Home > Articles > Business & Management > Finance & Investing

This chapter is from the book

Stock Price Targets Are Specious

Analysts are now required to include price targets on research reports, with attendant justification, which can involve a formal model to calculate fair or intrinsic value. But this also means predicting the future, encompassing influences such as overall stock market trends, the economy, war, and interest rates, all of which are far beyond an analyst’s presumably good insight into company and industry prospects. In the bubble years, the Internet analysts pulled absurd, astronomical triple-digit price objectives out of the blue, and naive investors actually gave these goals credence. It still happens, as in the case of the excessive expectations for the Google stock price in 2007 and even in 2008.

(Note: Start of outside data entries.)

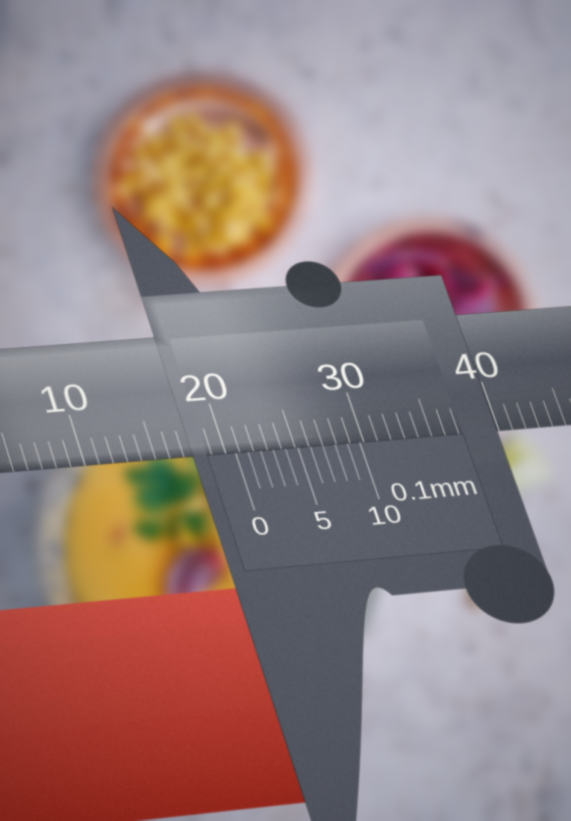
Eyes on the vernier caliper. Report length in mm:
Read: 20.7 mm
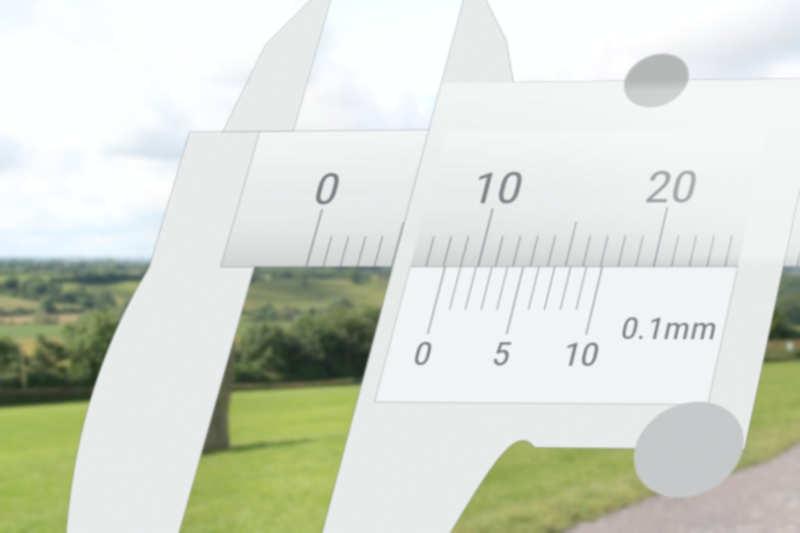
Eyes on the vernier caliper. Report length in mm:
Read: 8.1 mm
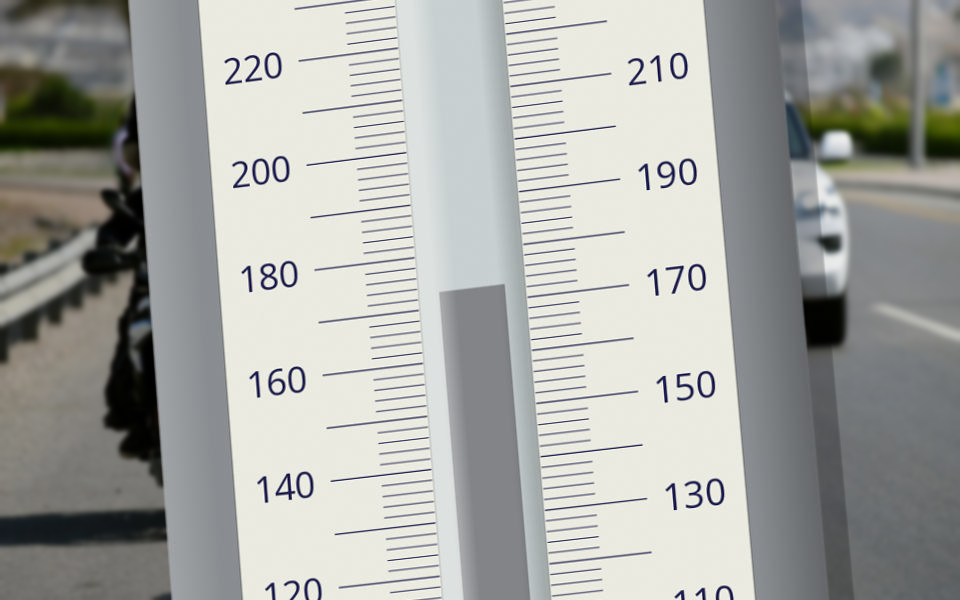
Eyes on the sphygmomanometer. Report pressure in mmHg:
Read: 173 mmHg
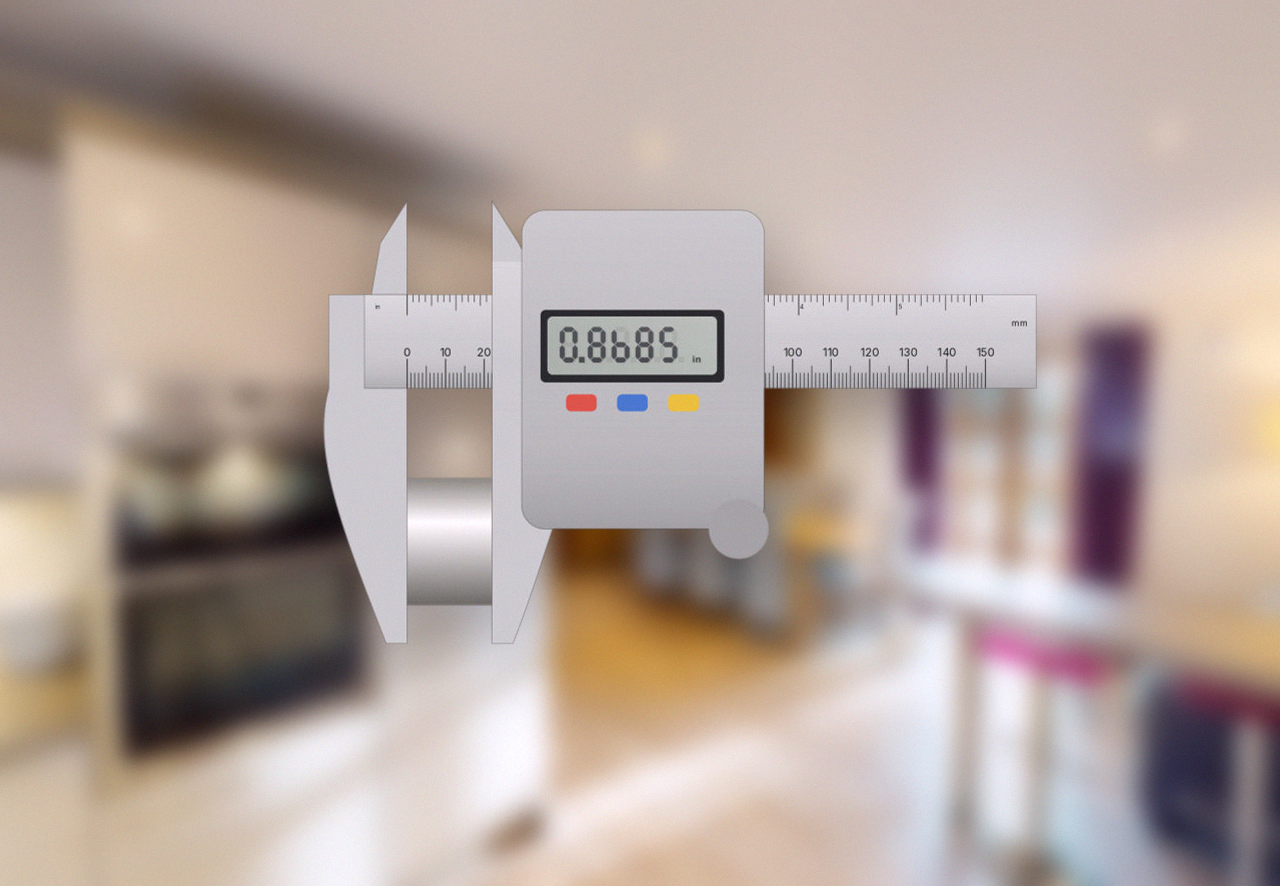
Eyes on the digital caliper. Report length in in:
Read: 0.8685 in
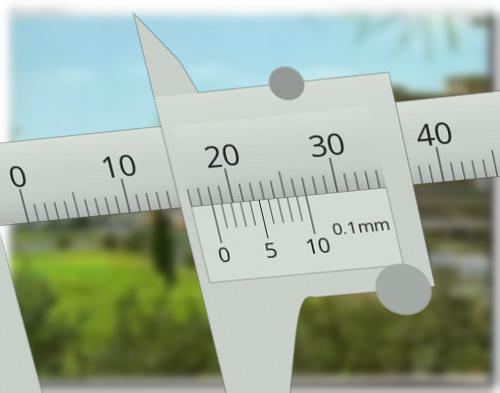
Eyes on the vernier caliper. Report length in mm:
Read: 18.0 mm
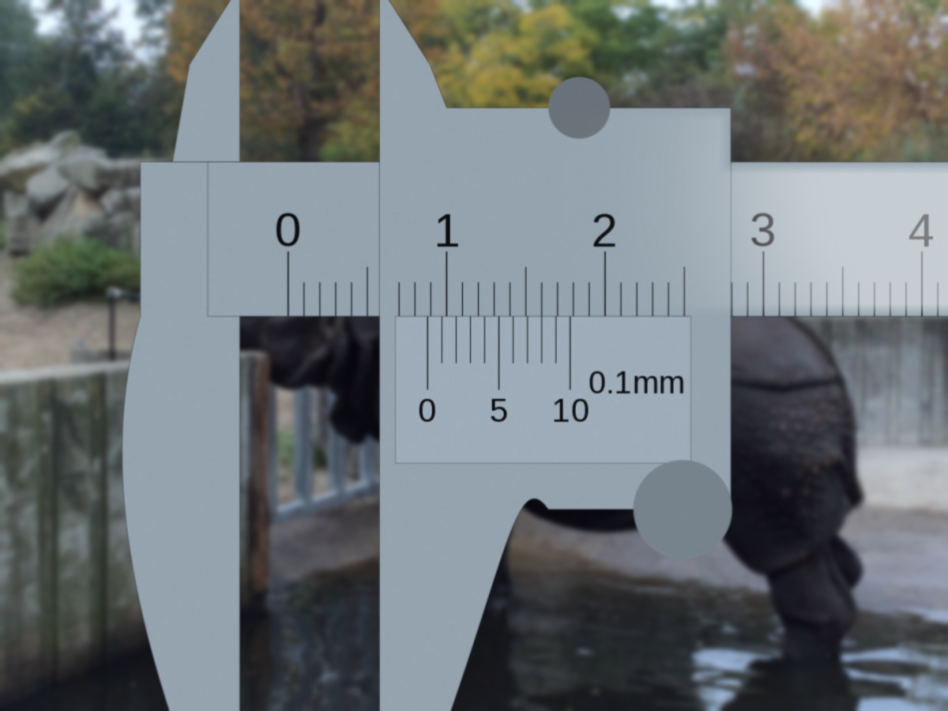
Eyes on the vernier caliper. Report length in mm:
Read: 8.8 mm
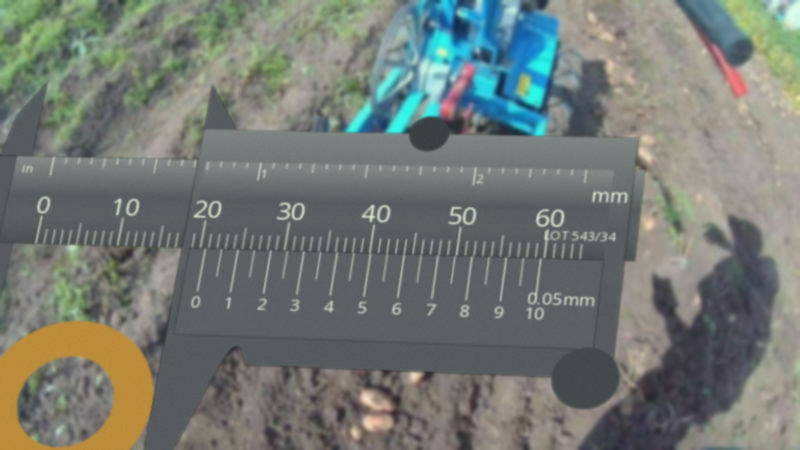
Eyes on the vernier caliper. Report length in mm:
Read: 20.6 mm
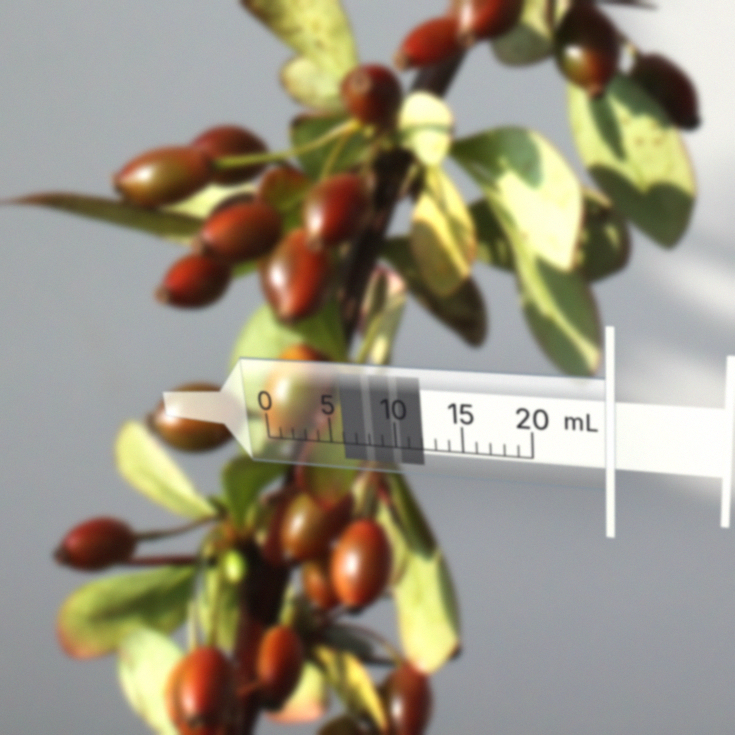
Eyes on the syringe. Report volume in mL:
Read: 6 mL
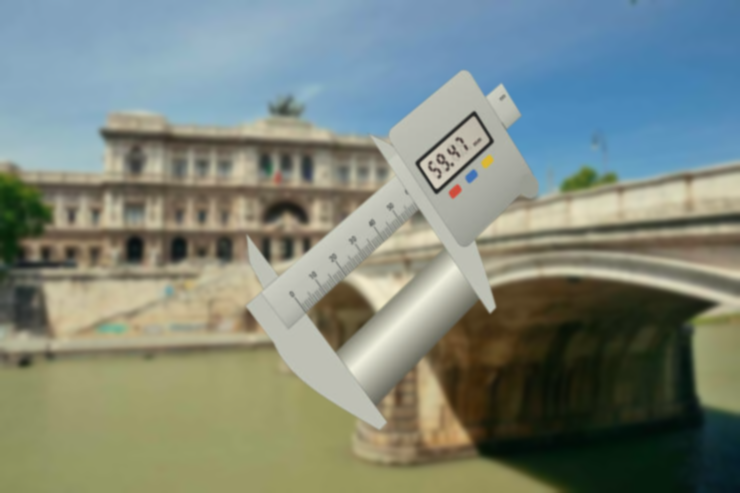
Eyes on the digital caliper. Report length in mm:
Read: 59.47 mm
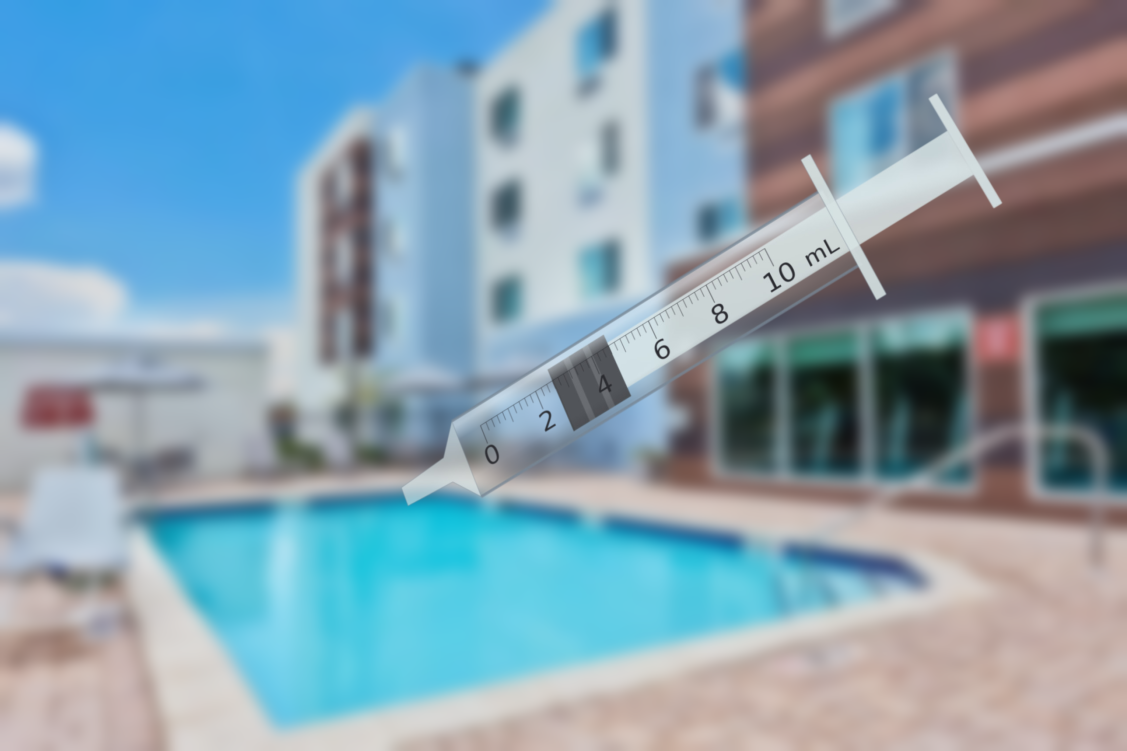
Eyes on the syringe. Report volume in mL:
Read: 2.6 mL
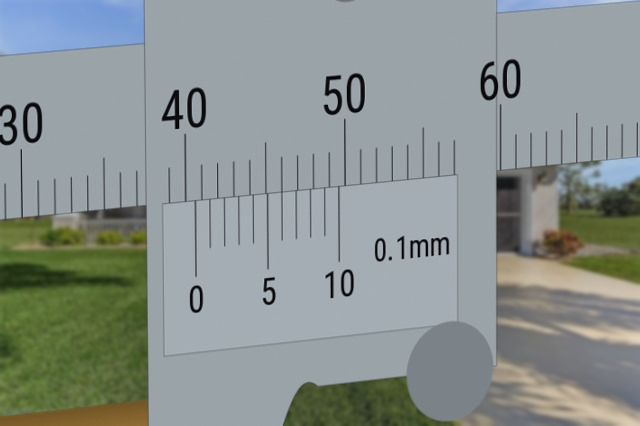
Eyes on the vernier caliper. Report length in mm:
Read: 40.6 mm
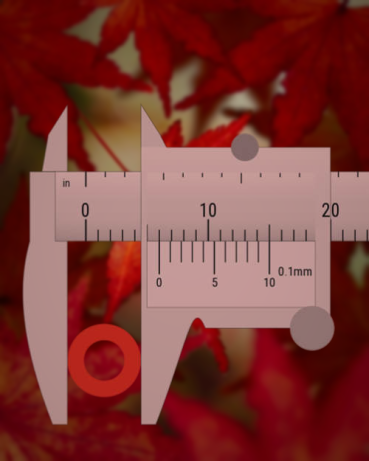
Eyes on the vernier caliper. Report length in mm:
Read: 6.0 mm
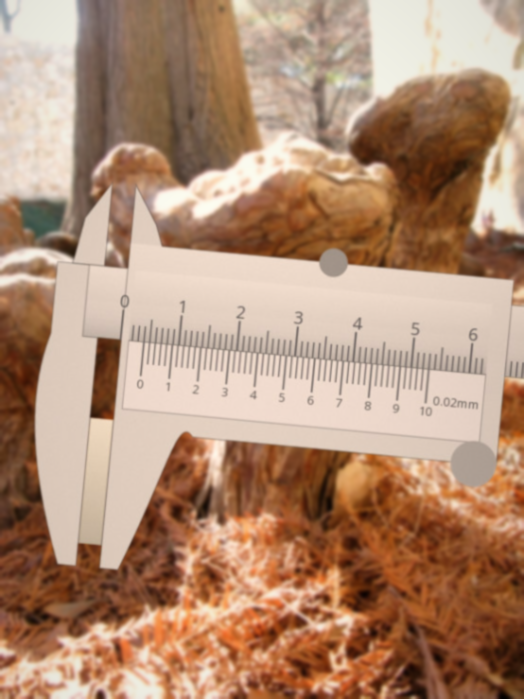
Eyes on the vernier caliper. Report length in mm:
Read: 4.0 mm
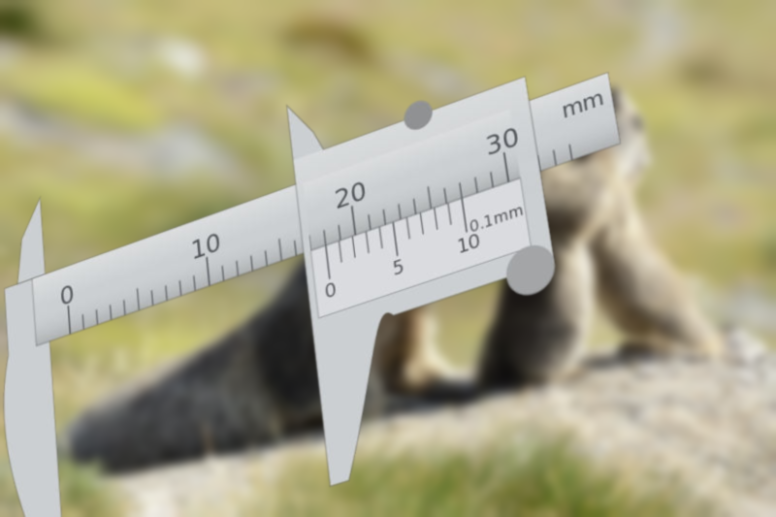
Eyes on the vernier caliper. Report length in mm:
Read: 18.0 mm
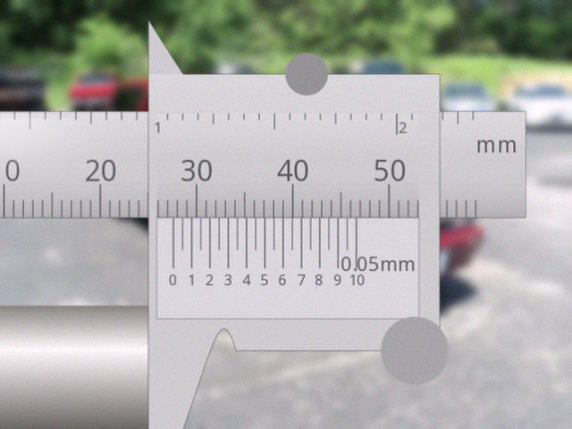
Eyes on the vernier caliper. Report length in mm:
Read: 27.6 mm
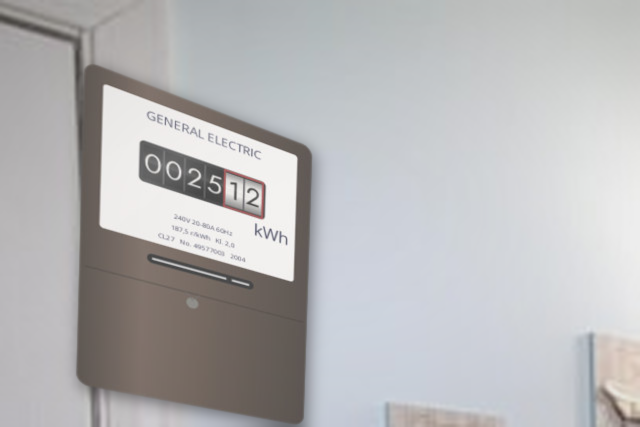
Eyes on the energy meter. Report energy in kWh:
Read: 25.12 kWh
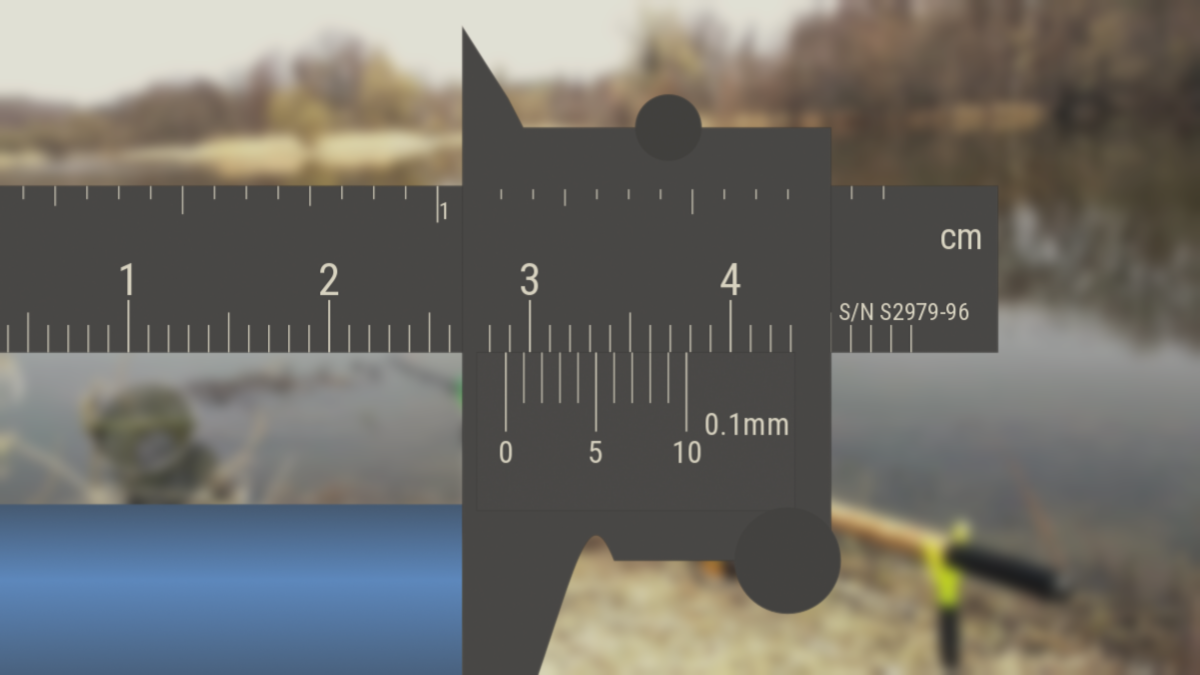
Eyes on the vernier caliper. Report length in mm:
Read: 28.8 mm
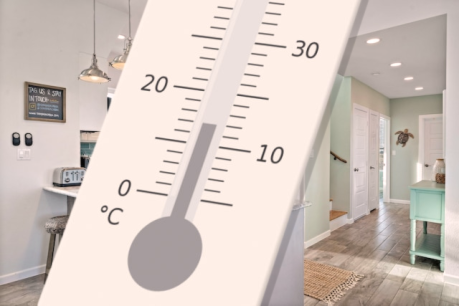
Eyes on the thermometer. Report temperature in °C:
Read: 14 °C
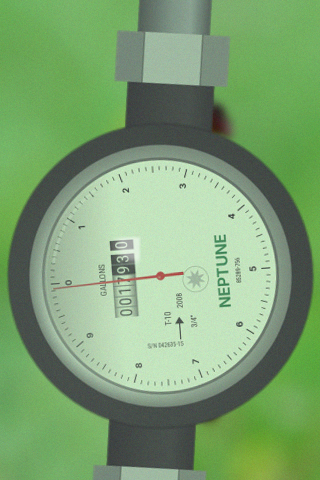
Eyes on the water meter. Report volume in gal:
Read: 17929.9 gal
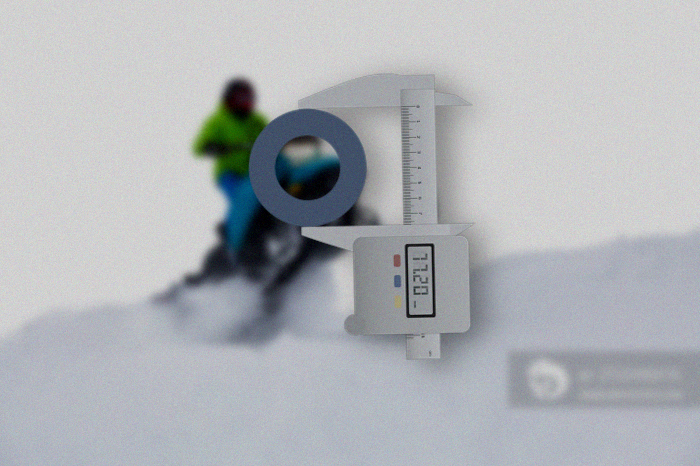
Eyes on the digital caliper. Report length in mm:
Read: 77.20 mm
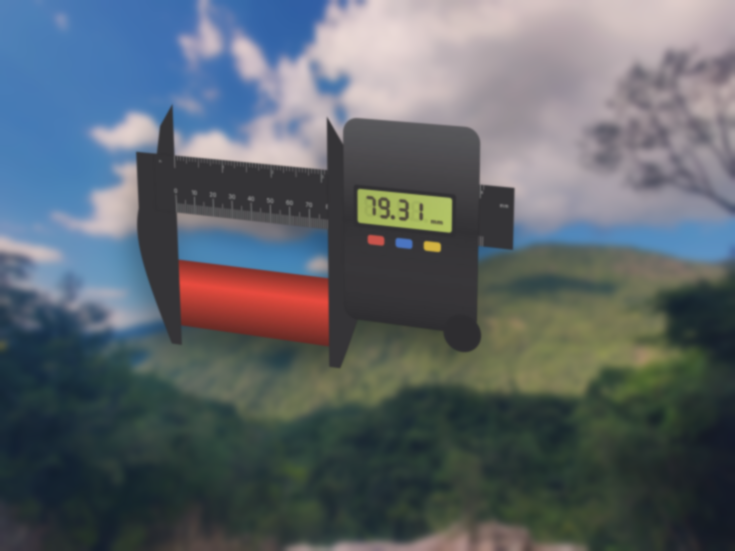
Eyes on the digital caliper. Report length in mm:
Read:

In current sober times, the guesses might be a bit more tempered but are still unrealistic, or at least unbalanced. Stock price estimates are utilized to emphasize Buy or Sell ratings. Analysts put too high a goal on stocks for which they have favorable opinions to help justify their view, and to assist in marketing to hype the story. The price-point forecast is artificially low for companies on which analysts are negative. When such a target is hit, it can trigger a downgrade in analyst opinion. That impacts the stock price and has adverse short-term influence on long-term investors. Opinion changes that are based on the stock achieving a published price target should be taken lightly. Price objectives are just plain fiction.